» Die Aufgabe: Schreib den Textauszug über die Talentförderung im Schweizer Jugendfußball nach seinem letzten Satz weiter.

#### Der Textauszug

3.1. Ideen für die Forschung
3.2. Wie werden Talente entdeckt: Das Trainerurteil und Trainerausbildung
3.3. Förderung der Trainer im Breitensport: Projekt Sportlehrer
3.4. Spezielle Aspekte: Schnelligkeit
Spätentwickler - Frühentwickler
Entwicklung der Psyche
Die Theorie der Wahrscheinlichkeit
Spezialisten in die Talentförderung
Private Fußballschulen
Löwenschule
Datenblog Tagesanzeiger
Kinderfussball - Konzept SFV
Körperspiel
Empathie der Trainer: Kommunikationskultur
Der Meisterschaftsmodus im Schweizer Profifussball
Beispiele aus der Praxis
Fazit
‚Ich kann freilich nicht sagen, ob es besser werden wird, wenn es anders wird; aber so viel kann ich sagen, es muss anders werden, wenn es gut werden soll.’
(Georg Christoph Lichtenberg, 1742 – 1799)
Wer ein Buch schreibt, begibt sich auf eine Reise, deren Verlauf und Ausgang unbestimmt ist. Für mich begann die Reise mit einem Bündel an Ideen, die mir zwar nicht den Weg, jedoch die ungefähre Richtung wiesen.
In diesem Buch geht es mir nicht um eine empirische Untersuchung der Talentförderung in der Schweiz. Vielmehr handelt es sich um Beobachtungen und persönliche Überlegungen zur Thematik der Talentförderung im Fussball in der Schweiz aus der Sicht eines Vaters von drei Fussball spielenden Jungs und Sportlehrers. Ich schreibe als aktiver Beobachter, der dabei von seiner Ausbildung sowie Erfahrung in Didaktik und Pädagogik Gebrauch machen kann. Ich schaue, lese und höre Fernsehsendungen, Zeitungsartikel, Fachartikel, Studien, Internetseiten, Blogs und vieles mehr. Dazu kommen meine Erfahrungen als begeisterter Sportler, der sich in verschiedensten Bereichen bewegt. Das ergibt schliesslich ein Bild der Juniorenförderung im Schweizer Fussball von aussen betrachtet, oder anders gesagt, Aussagen aus der Sicht eines Konsumenten. Auch Gespräche mit anderen Eltern fussballspielender Kinder, Trainern, Fussballern, Psychologen und Sportlehrern flossen in diese Arbeit mit ein. Geprägt ist meine Sicht auf die Dinge von meinem Umfeld, das sich grösstenteils in der Zentralschweiz befindet.

########
#### Vorliegende Einträge

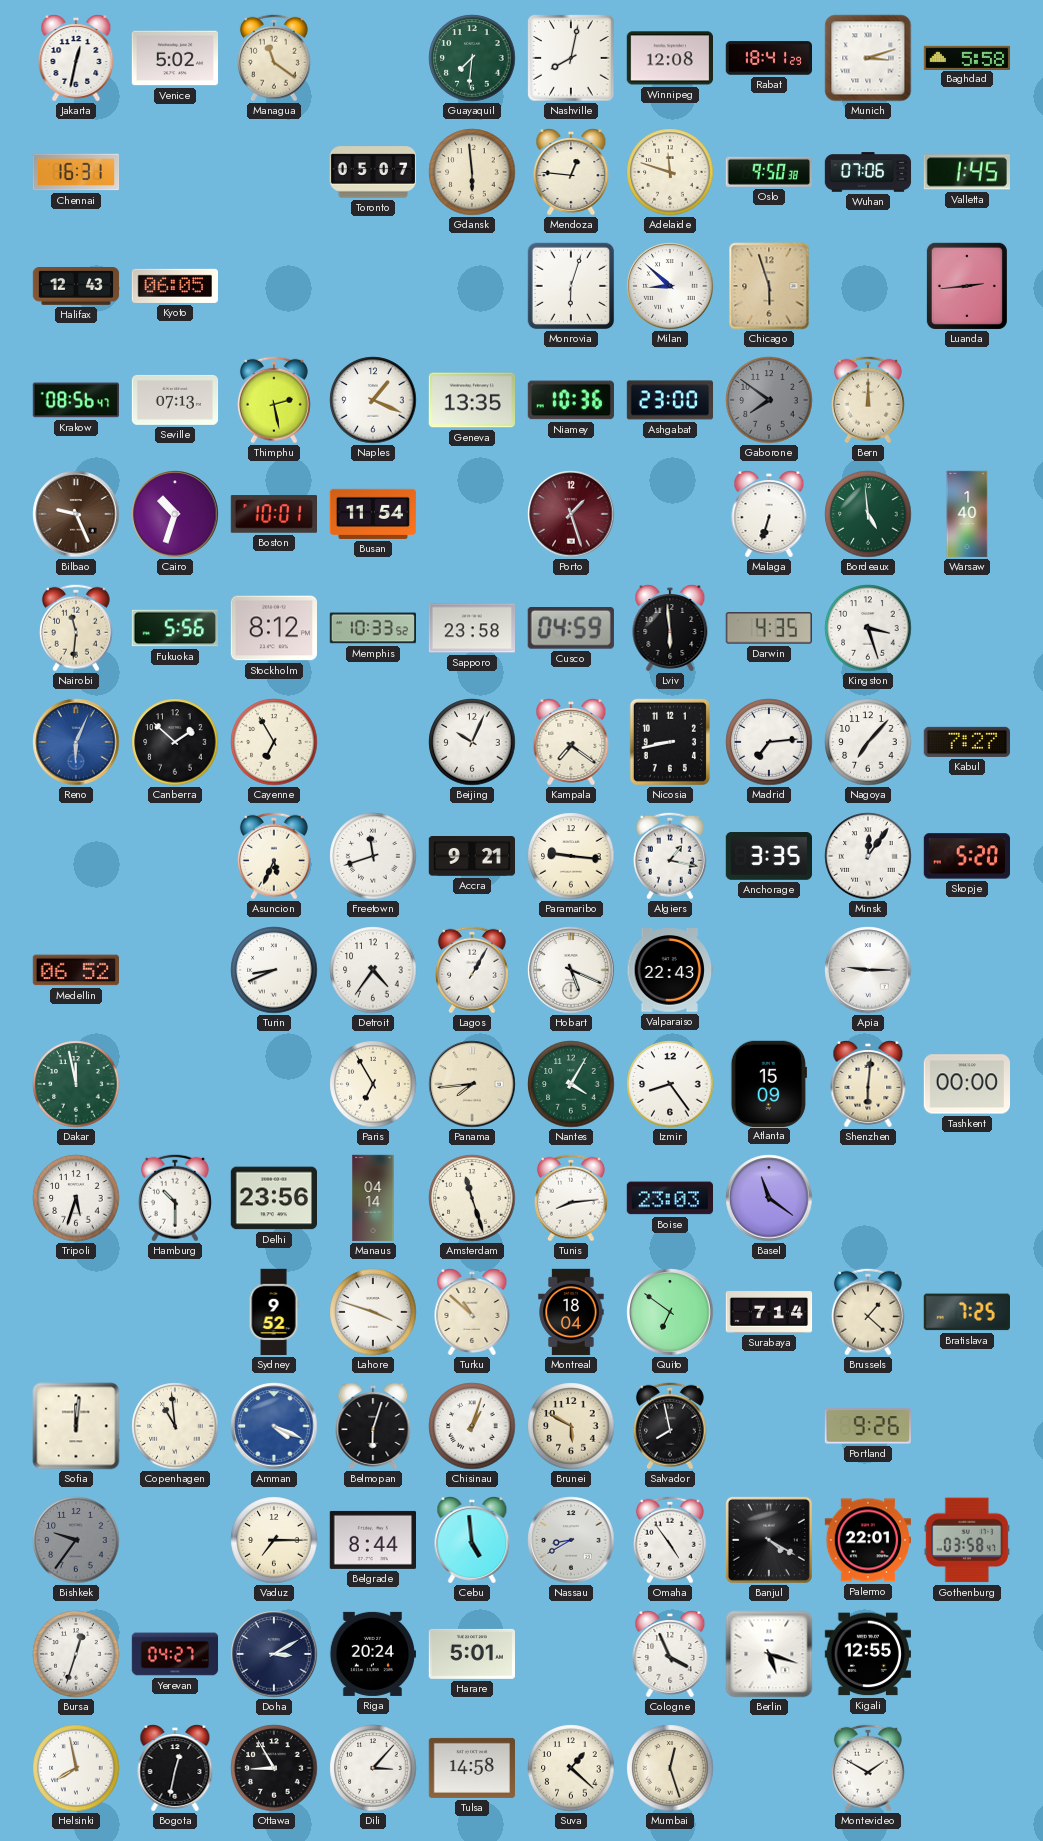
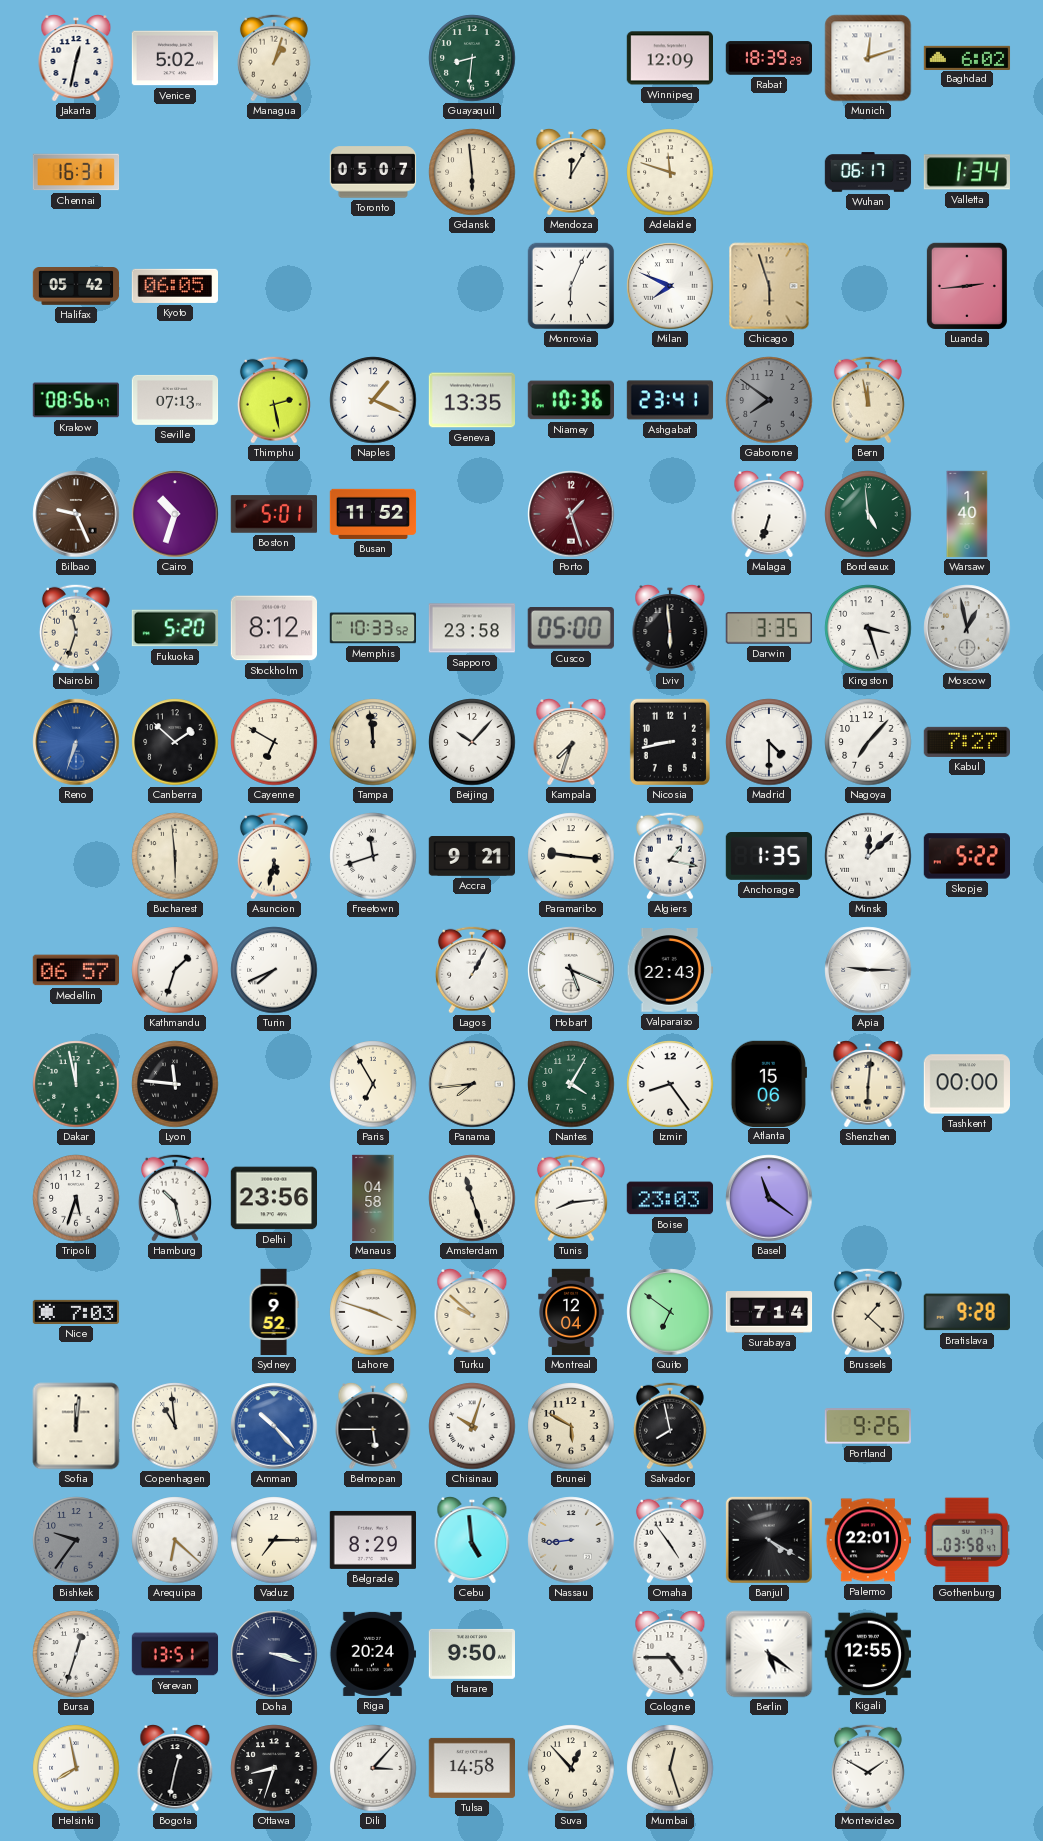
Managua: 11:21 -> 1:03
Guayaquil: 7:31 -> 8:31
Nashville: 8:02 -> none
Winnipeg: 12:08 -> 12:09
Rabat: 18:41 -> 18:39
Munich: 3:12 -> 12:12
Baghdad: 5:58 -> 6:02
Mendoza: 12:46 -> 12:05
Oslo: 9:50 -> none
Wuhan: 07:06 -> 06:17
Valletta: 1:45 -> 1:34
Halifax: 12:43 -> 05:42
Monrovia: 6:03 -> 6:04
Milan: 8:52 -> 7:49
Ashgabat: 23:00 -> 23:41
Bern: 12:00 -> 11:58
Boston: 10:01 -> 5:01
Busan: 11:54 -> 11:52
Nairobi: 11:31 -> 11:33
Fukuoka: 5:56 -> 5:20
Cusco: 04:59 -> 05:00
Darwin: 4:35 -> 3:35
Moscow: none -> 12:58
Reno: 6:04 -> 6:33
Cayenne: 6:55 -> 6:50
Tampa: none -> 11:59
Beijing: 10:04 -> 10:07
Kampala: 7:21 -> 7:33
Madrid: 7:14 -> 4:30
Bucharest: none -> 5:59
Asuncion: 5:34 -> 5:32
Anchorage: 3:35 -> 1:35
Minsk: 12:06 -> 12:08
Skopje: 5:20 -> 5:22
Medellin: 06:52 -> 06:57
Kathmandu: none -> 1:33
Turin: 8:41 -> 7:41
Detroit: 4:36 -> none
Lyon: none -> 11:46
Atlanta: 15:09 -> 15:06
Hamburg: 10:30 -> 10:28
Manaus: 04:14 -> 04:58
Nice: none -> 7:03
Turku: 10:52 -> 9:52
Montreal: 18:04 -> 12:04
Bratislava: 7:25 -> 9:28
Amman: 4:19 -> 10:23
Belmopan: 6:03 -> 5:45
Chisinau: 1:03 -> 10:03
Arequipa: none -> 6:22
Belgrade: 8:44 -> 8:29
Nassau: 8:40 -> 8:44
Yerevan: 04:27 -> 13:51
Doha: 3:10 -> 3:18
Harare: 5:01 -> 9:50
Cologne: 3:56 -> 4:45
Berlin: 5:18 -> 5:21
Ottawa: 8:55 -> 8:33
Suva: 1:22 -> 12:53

########

» Erwartete Antwort:
Mein Ziel ist nicht, die Talentförderung in unserem Land als schlecht zu entlarven, oder gar den Eindruck zu erwecken, ich wüsste genau, wie es besser gemacht werden könnte, sondern kritisch zu hinterfragen, zum Nachdenken anzuregen und Inputs zu geben, damit am Ende vielleicht Verbesserungen erzielt werden können. Dass ich nicht dem Fussballmilieu entstamme, sehe ich als Vorteil, da ich den Blick von aussen auf die Geschehnisse werfen kann. Zwar habe ich mich mein Leben lang mit Fussball auseinandergesetzt und Fussball gespielt, beziehungsweise tue dies noch immer, allerdings praktisch ausschliesslich im Hobbybereich.
Um nicht vollkommen an der Realität vorbeizusteuern, habe ich dieses Buch von drei Fachleuten gegenlesen lassen. Die Kritikpunkte dieser drei Personen flossen in das Buch mit ein.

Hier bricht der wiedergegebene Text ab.